Aspect,Advantages,Disadvantages
Simplicity,Easy to implement and understand.,"Ignores word order and context, losing semantic meaning."
Efficiency,Efficient for small datasets and basic tasks.,"High dimensionality for large vocabularies, leading to inefficiency."
Feature Representation,Provides a fixed-length vector representation.,"Generates sparse matrices, which can be computationally expensive."
Compatibility,Works well with traditional machine learning algorithms.,Limited to algorithms that can handle high-dimensional sparse data.
Semantic Understanding,Does not require any semantic knowledge or language rules.,Cannot differentiate between synonyms or understand polysemy.
Vocabulary Handling,No need for handling complex linguistic variations.,"Cannot handle out-of-vocabulary (OOV) words, and treats variations of a word as separate features."
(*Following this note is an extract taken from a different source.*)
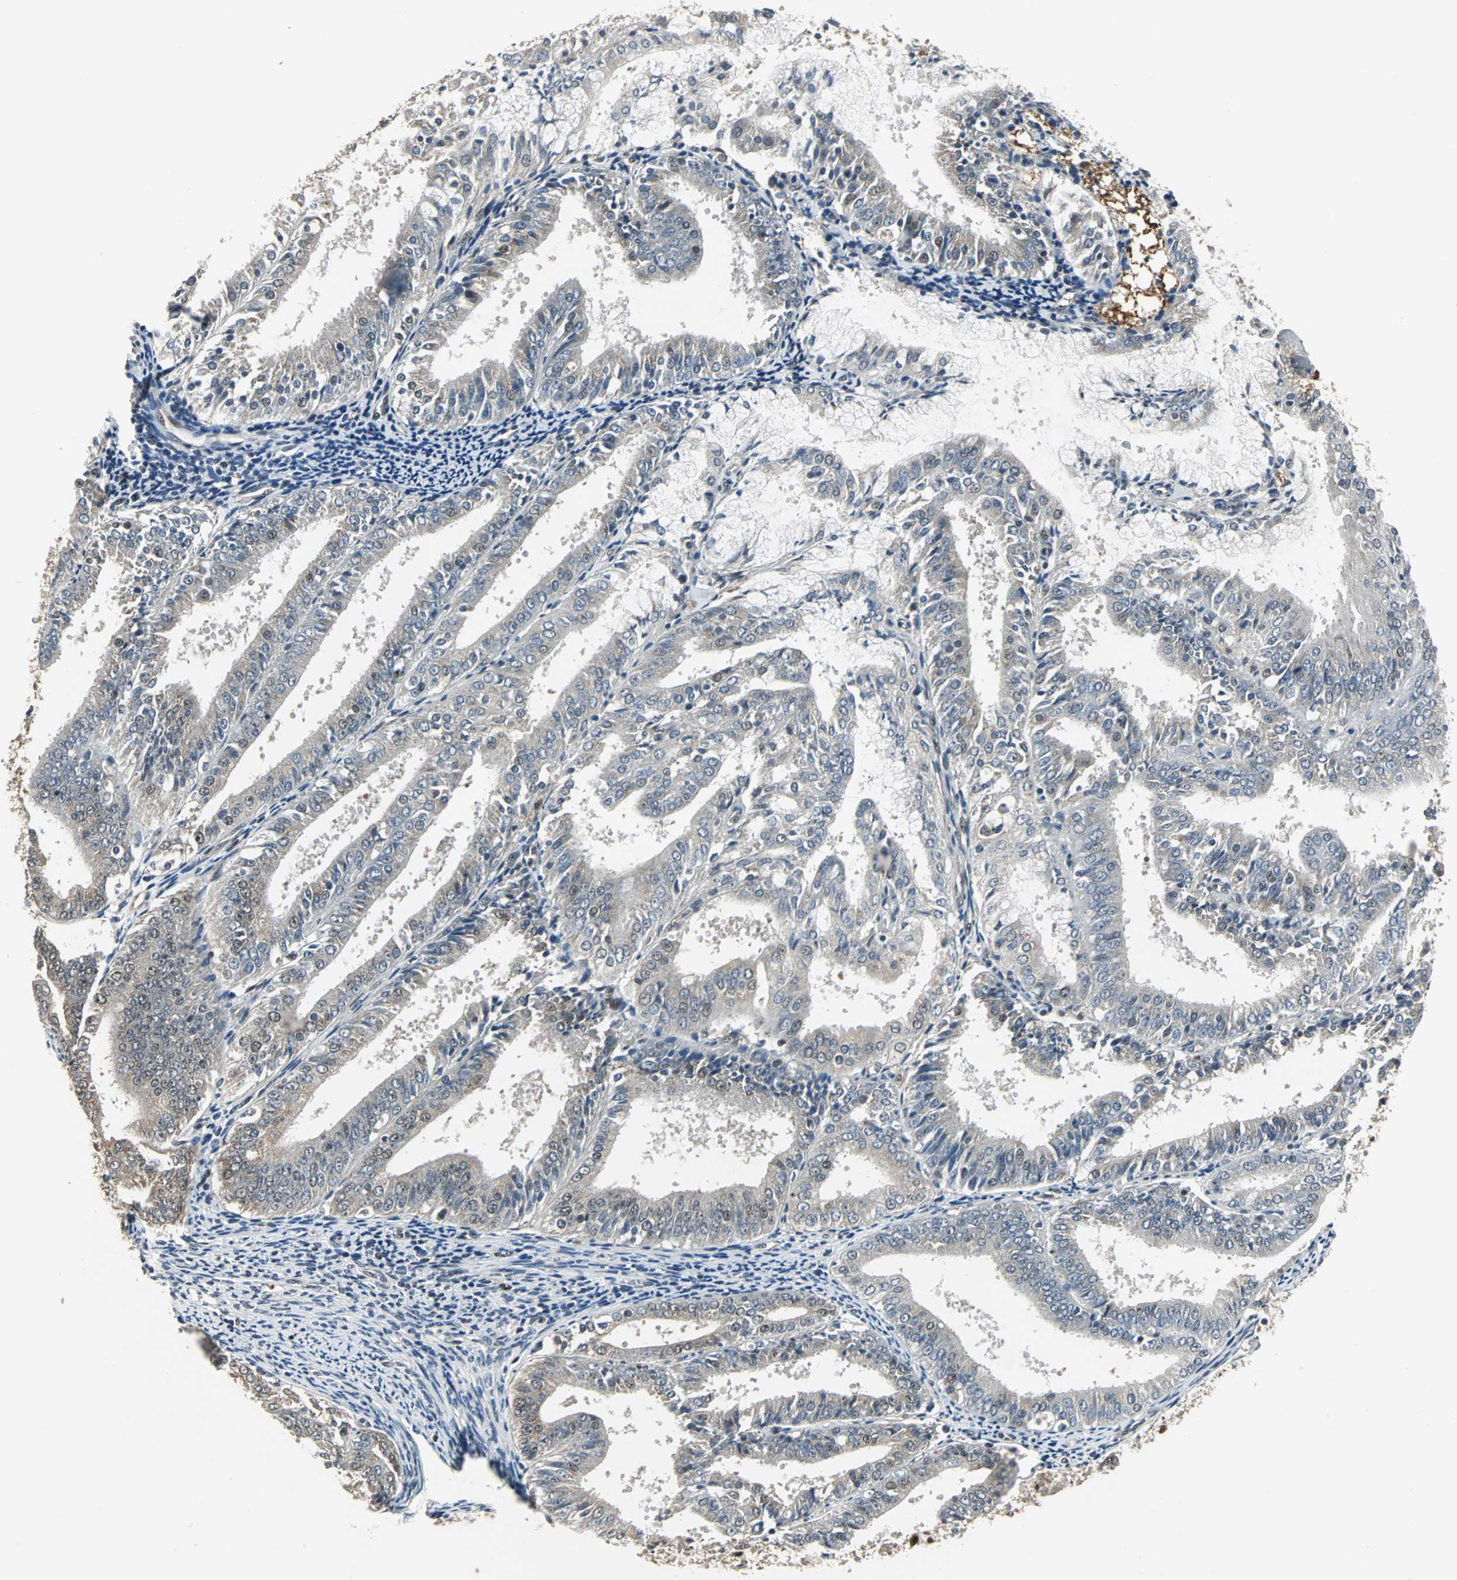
{"staining": {"intensity": "negative", "quantity": "none", "location": "none"}, "tissue": "endometrial cancer", "cell_type": "Tumor cells", "image_type": "cancer", "snomed": [{"axis": "morphology", "description": "Adenocarcinoma, NOS"}, {"axis": "topography", "description": "Endometrium"}], "caption": "The IHC image has no significant positivity in tumor cells of endometrial cancer tissue.", "gene": "MED4", "patient": {"sex": "female", "age": 63}}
Model Training,Simplicity leads to faster model training in basic use cases.,Prone to overfitting if the vocabulary size is too large or underfitting if it is too small.
Generalization,Works for general text analysis tasks without the need for deep language understanding.,Limited ability to generalize to new or unseen text due to fixed vocabulary.
Use in NLP,Suitable for tasks like spam detection and basic text classification.,Ineffective for complex NLP tasks that require contextual or sequential information.